- **Prompt**:
Give back, word for word, the lines in the listing below from the one holding "vfov_deg: 25.1" down to the one holding "f_number: 4", both ends included.

- - -

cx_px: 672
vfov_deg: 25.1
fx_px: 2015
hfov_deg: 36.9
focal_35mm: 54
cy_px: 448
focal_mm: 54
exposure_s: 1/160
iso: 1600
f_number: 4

- - -

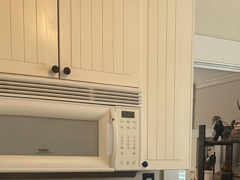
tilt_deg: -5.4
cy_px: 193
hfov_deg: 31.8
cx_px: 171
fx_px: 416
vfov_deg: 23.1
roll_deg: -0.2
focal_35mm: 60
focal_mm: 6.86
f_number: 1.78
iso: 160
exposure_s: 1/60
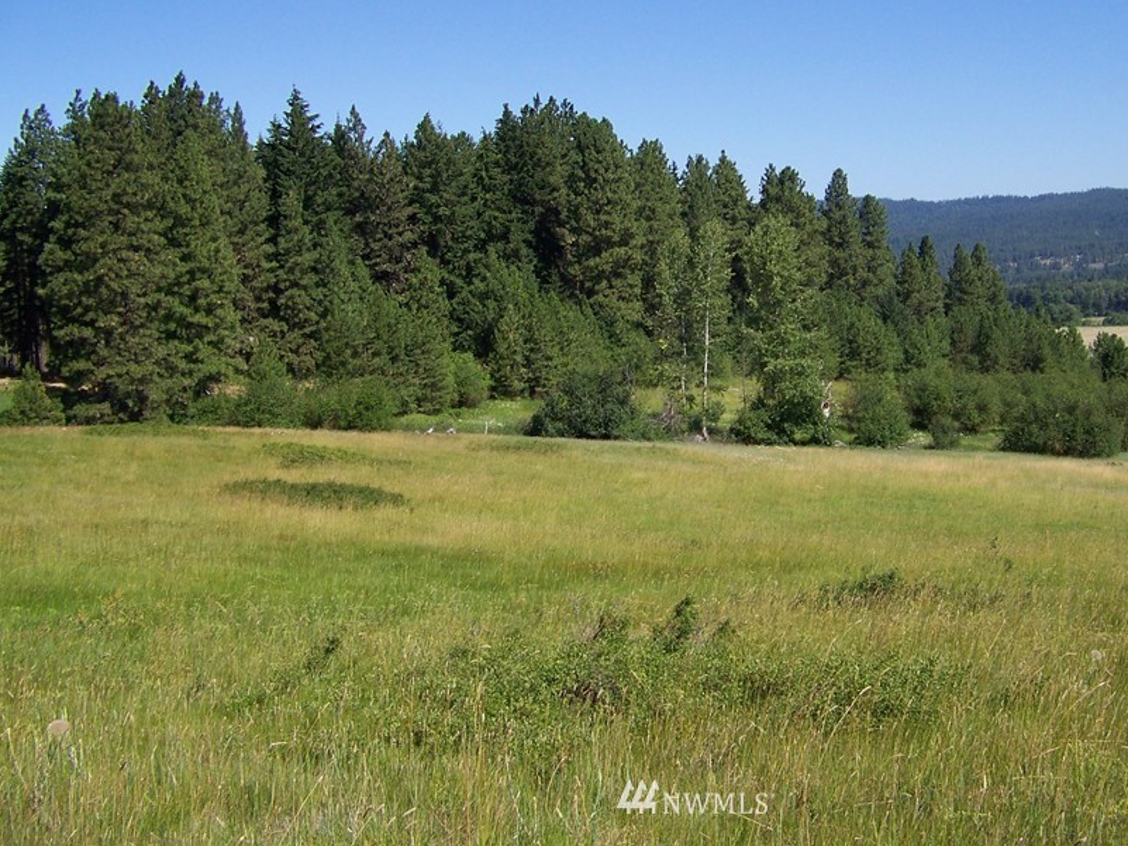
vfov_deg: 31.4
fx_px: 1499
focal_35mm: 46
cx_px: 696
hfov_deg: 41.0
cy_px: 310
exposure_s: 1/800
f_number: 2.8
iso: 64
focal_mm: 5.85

- - -

- **Answer to this task**:
vfov_deg: 25.1
fx_px: 2015
hfov_deg: 36.9
focal_35mm: 54
cy_px: 448
focal_mm: 54
exposure_s: 1/160
iso: 1600
f_number: 4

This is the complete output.